When `learnFromConfirmedEntry()` is called:

1. **Existing rule found** (same counterparty pattern) -- the rule's confidence is increased by 0.03 and the template is updated to match the confirmed entry.

2. **No existing rule** -- a new rule is created with:
   * `confidence: 0.85` (starts below auto-post threshold)
   * `source: "learned"` (distinguishes from manually created rules)
   * `priority: 50` (lower priority than manual rules)
   * Counterparty pattern derived from the confirmed entry

After 4 more confirmations (0.85 + 0.03 x 4 = 0.97), the rule crosses the auto-post threshold and future matching transactions are posted without human input.

### Cost Trajectory

For a typical company processing 300 transactions/month:

| Month | Rule Match | History | AI  | Escalated | AI Cost  |
| ----- | ---------- | ------- | --- | --------- | -------- |
| 1     | 20%        | 10%     | 50% | 20%       | \~\$15   |
| 2     | 55%        | 15%     | 20% | 10%       | \~\$6    |
| 3     | 75%        | 10%     | 10% | 5%        | \~\$3    |
| 6     | 90%        | 5%      | 3%  | 2%        | \~\$1    |
| 12    | 95%        | 3%      | 1%  | 1%        | \~\$0.30 |

<Tip>
  The key insight: AI costs are front-loaded.
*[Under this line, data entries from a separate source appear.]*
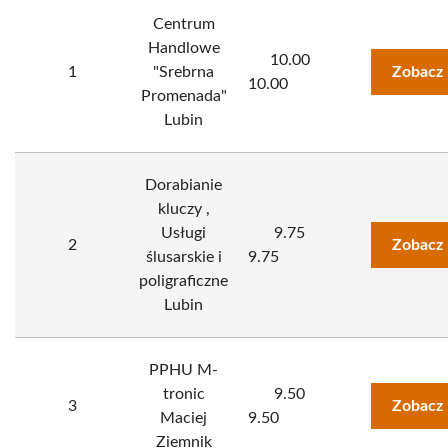
Centrum
Handlowe
10.00
1
"Srebrna
Zobacz 
10.00
Promenada"
Lubin
Dorabianie
kluczy ,
Usługi
9.75
2
Zobacz 
ślusarskie i
9.75
poligraficzne
Lubin
PPHU M-
tronic
9.50
3
Zobacz 
Maciej
9.50
Ziemnik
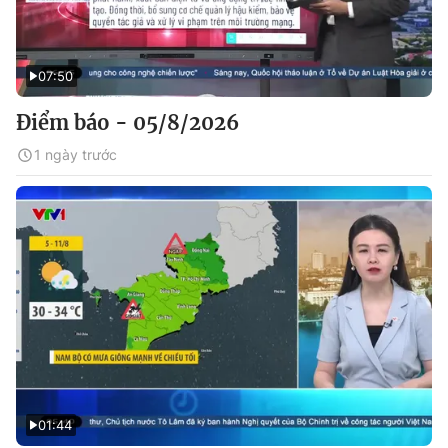
07:50
Điểm báo - 05/8/2026
1 ngày trước
01:44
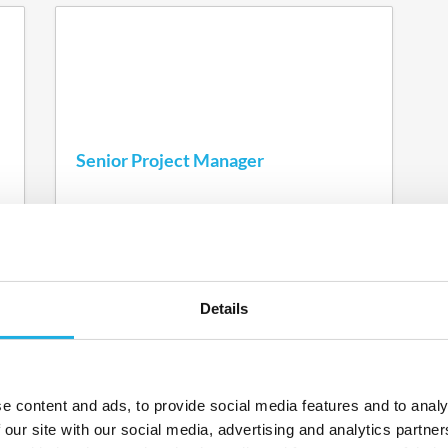
Senior Project Manager
Norway
Specialist
IT
More Details
Details
e content and ads, to provide social media features and to analy
SE FLERE LEDIGE STILLINGER
 our site with our social media, advertising and analytics partn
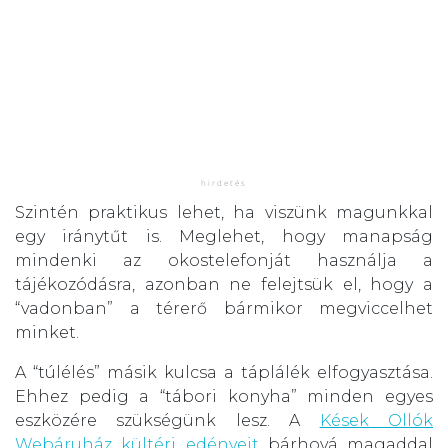
Szintén praktikus lehet, ha viszünk magunkkal
egy iránytűt is. Meglehet, hogy manapság
mindenki az okostelefonját használja a
tájékozódásra, azonban ne felejtsük el, hogy a
“vadonban” a térerő bármikor megviccelhet
minket.
A “túlélés” másik kulcsa a táplálék elfogyasztása.
Ehhez pedig a “tábori konyha” minden egyes
eszközére szükségünk lesz. A
Kések Ollók
Webáruház kültéri edényeit
bárhová magaddal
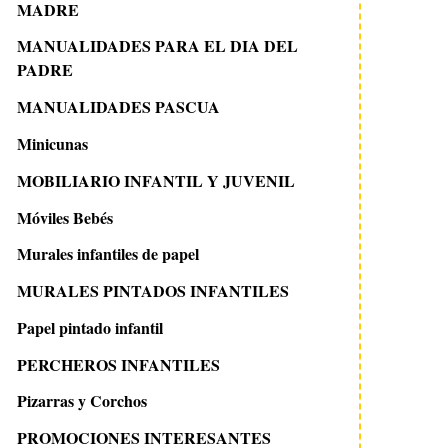
MADRE
MANUALIDADES PARA EL DIA DEL
PADRE
MANUALIDADES PASCUA
Minicunas
MOBILIARIO INFANTIL Y JUVENIL
Móviles Bebés
Murales infantiles de papel
MURALES PINTADOS INFANTILES
Papel pintado infantil
PERCHEROS INFANTILES
Pizarras y Corchos
PROMOCIONES INTERESANTES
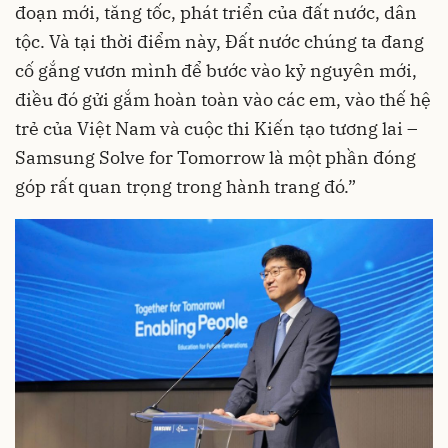
đoạn mới, tăng tốc, phát triển của đất nước, dân
tộc. Và tại thời điểm này, Đất nước chúng ta đang
cố gắng vươn mình để bước vào kỷ nguyên mới,
điều đó gửi gắm hoàn toàn vào các em, vào thế hệ
trẻ của Việt Nam và cuộc thi Kiến tạo tương lai –
Samsung Solve for Tomorrow là một phần đóng
góp rất quan trọng trong hành trang đó.”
The system learns quickly and AI inference becomes
  rare. By month 6, most companies see less than \$1/month in AI costs for transaction
  classification.
</Tip>

## Rule Management

### Viewing Rules

```bash theme={null}
lim stats
# Shows rule count, match rates, and confidence distribution
```

### Manual Rule Creation

For transactions you know in advance, create rules manually for instant classification:

```bash theme={null}
# Via the REST API
POST /v1/companies/:id/matching-rules
{
  "name": "Stripe processing fee",
  "conditions": {
    "counterparty_contains": "stripe",
    "direction": "outflow",
    "amount_max": 50000
  },
  "template": {
    "lines": [
      { "side": "debit", "accountCode": "5401", "ratio": 1.0 },
      { "side": "credit", "accountCode": "1102", "ratio": 1.0 }
    ]
  },
  "priority": 5
}
```

Manual rules have higher priority (lower number) than learned rules, so they take precedence.

## Architecture

The judgment engine lives in the `@repo/engine` package:

```
packages/engine/src/judgment/
├── engine.ts           # Main 4-step pipeline
├── rule-matcher.ts     # Step 1: Pattern matching against rules
├── history-matcher.ts  # Step 2: Similar transaction lookup
├── ai-inferrer.ts      # Step 3: LLM classification
├── confidence.ts       # Confidence score management
├── learner.ts          # Learning from confirmed entries
└── nl-engine.ts        # Natural language input processing
```

Each step is independently testable and the pipeline is extensible -- new steps can be inserted without changing the overall flow.